Being somewhat of an expert in pigeon-damaged peas, I showed them mine which I thought were ruined but Reg-next-plot said to leave them as they would grow back, which they are now starting to do. “Oh! Maybe ours will be alright too!” beamed Pauline, & off they went.
I had a good look to see whether any of the PEAS (hsl newick) or BROAD BEANS (barry plot 19) were ready for picking – which they are not quite - however the SWISS CHARD (bright lights) looked as if it would stand me pinching a couple of leaves of each plant, & I took that home for tea instead.
Saturday, June 06, 2009
Friday, June 05, 2009
Thursday, June 04, 2009
I was surprised to see novice neighbour Jody, he'd made good progress weeding the front bed where he'll be putting his brassicas, and it looks super - he was also planting out some healthy looking squash & courgettes.
Yet another inspection of the PEAS (hsl newark) & BROAD BEANS (barry plot19) - I'm willing them on! The pods are there, and growing fast - just not fast enough!
Wednesday, June 03, 2009
Back home, I planted the remaining tomatoes out in buckets, & very smart they look too.
And in order that they stay looking good, I popped some fleece over the bare earth in the buckets in order to stop the cats thinking they have been provided with new deluxe facilities, although they may feel that the fleece makes a comfortable bed – I’ll have to keep my eye on them, I think!
Tuesday, June 02, 2009
The plan here is to minimise the risk of blight in the tomatoes later in the summer – if the Hill gets hit, I have a back up. Of course it will also give me a comparison between pot & ground sown tomatoes in terms of growth & yield.

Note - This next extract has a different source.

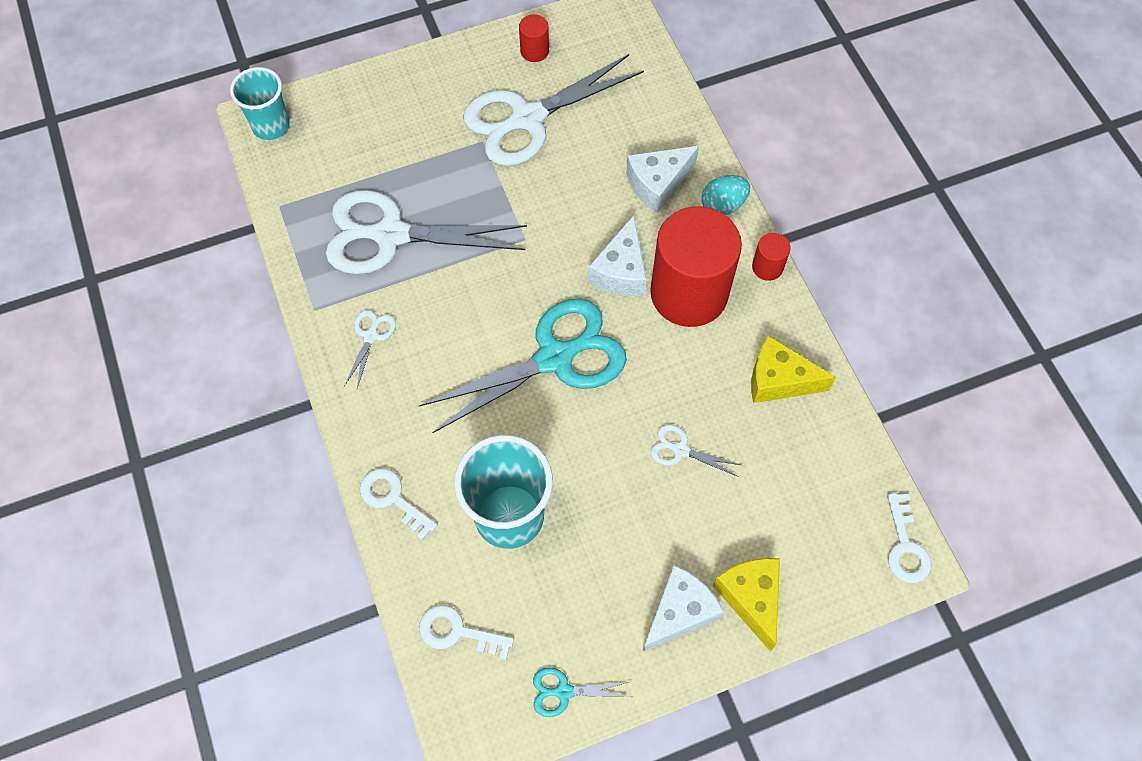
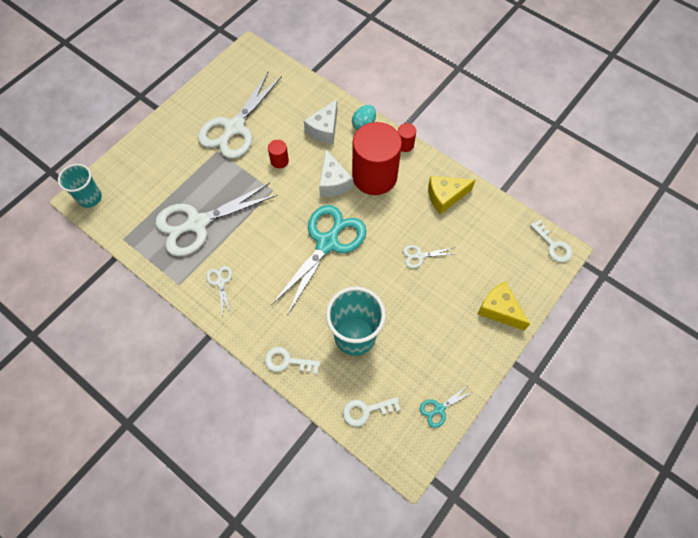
camera: 30 degrees left, 0 degrees up
(534, 51) = (216, 91): red cylinder -> red cylinder (279, 161)
(679, 612) = (470, 336): white cheese -> none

I’ve dithered as to what to plant the tomatoes out in – & settled on 10 litre buckets from Wilko, which I bought for 99p each, which was much cheaper than the equivalent size plant pot, & they do look rather smart.

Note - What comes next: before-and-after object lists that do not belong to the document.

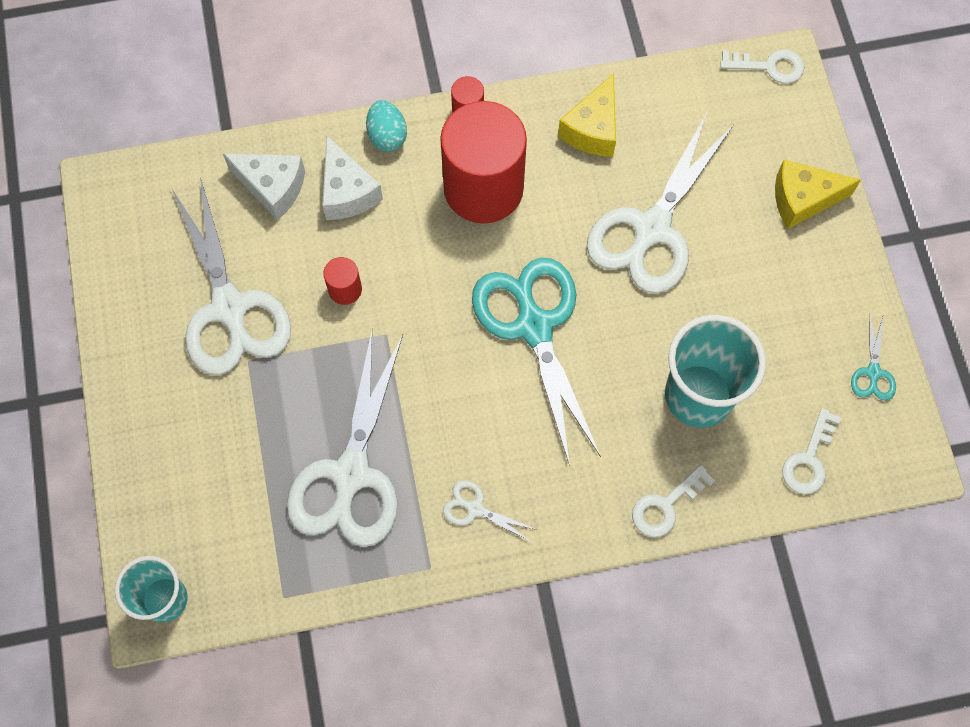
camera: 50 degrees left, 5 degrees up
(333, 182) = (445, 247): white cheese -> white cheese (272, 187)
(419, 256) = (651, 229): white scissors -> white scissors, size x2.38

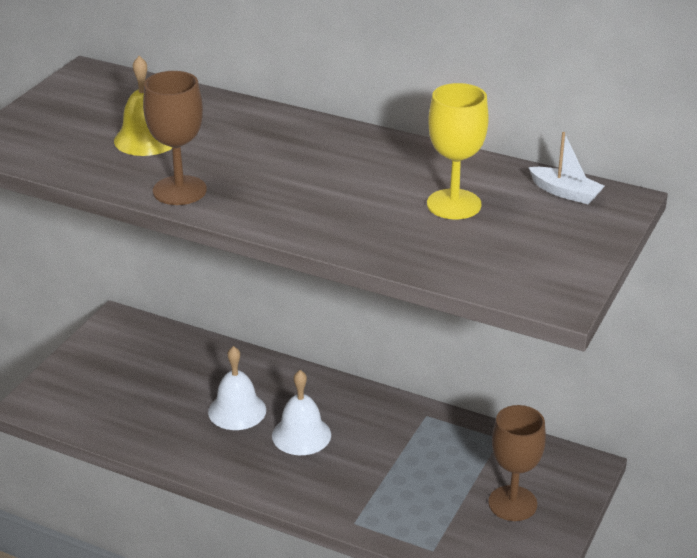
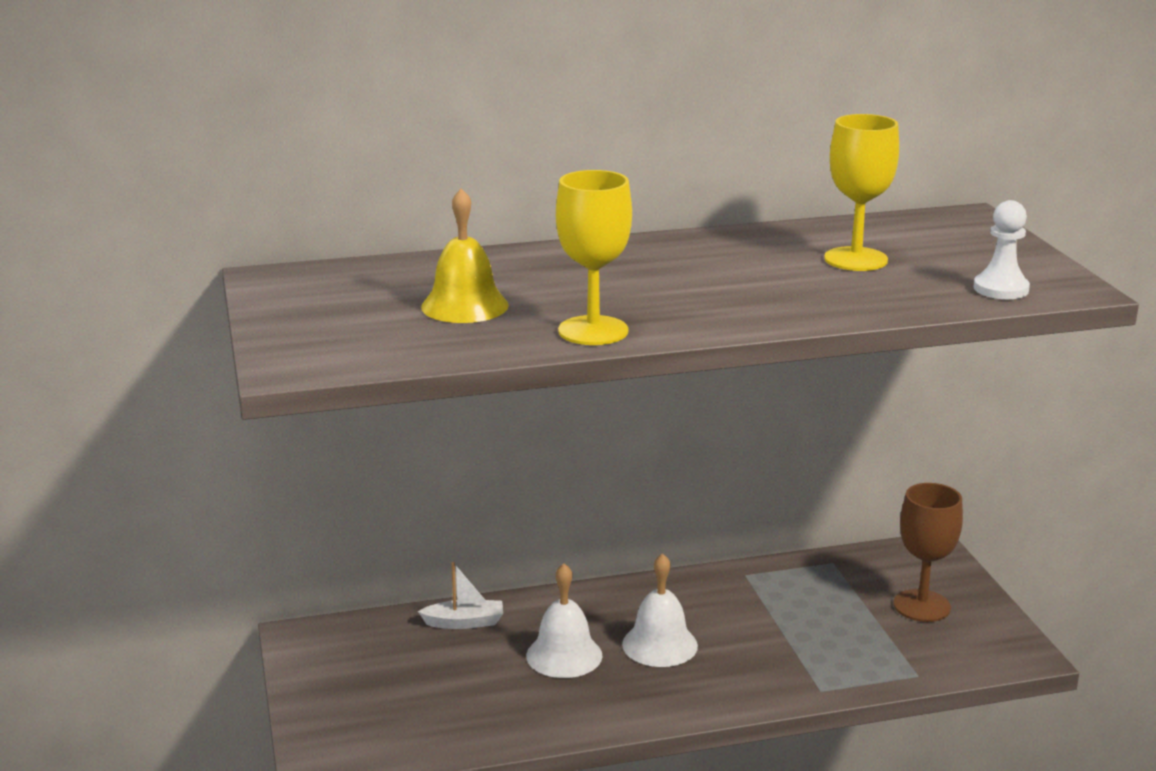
camera: 40 degrees left, 10 degrees down
(179, 190) = (593, 331): brown goblet -> yellow goblet
(504, 275) = (1001, 289): none -> white pawn
(565, 192) = (919, 224): white boat -> white boat (464, 622)

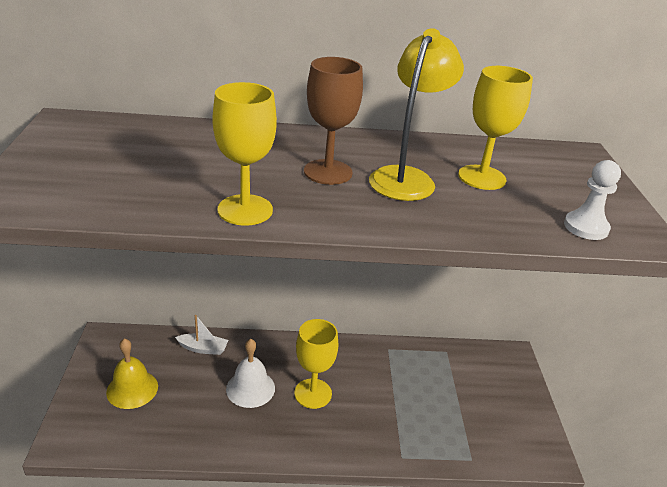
camera: 10 degrees right, 10 degrees up
(464, 306) = (171, 168): yellow bell -> yellow bell (132, 389)
(660, 645) = (313, 393): white bell -> yellow goblet
(763, 273) = (406, 177): none -> yellow lamp
(922, 606) = (492, 400): brown goblet -> brown goblet (328, 172)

With more compost bought, holes drilled in the buckets for drainage, & empty pop bottles at the ready for watering into, the only thing which stopped me planting all six out this evening was the rapidly falling light…
Monday, June 01, 2009
I also took along the sweetcorn seedlings to plant out – nestled snugly in a block, four by four, which will help pollination of the cobs in due course.
With the second sowing of RADISH (french breakfast 3) still not ready to pick – thus leaving a gap in my salads at the moment – I sowed a third row in order to try to avoid another gap when the second lot are finished.
Before heading off home I picked a leaf off each of the biggest of the SWISS CHARD (bright lights) which made tonight’s salad go with a zing – radish or no radish!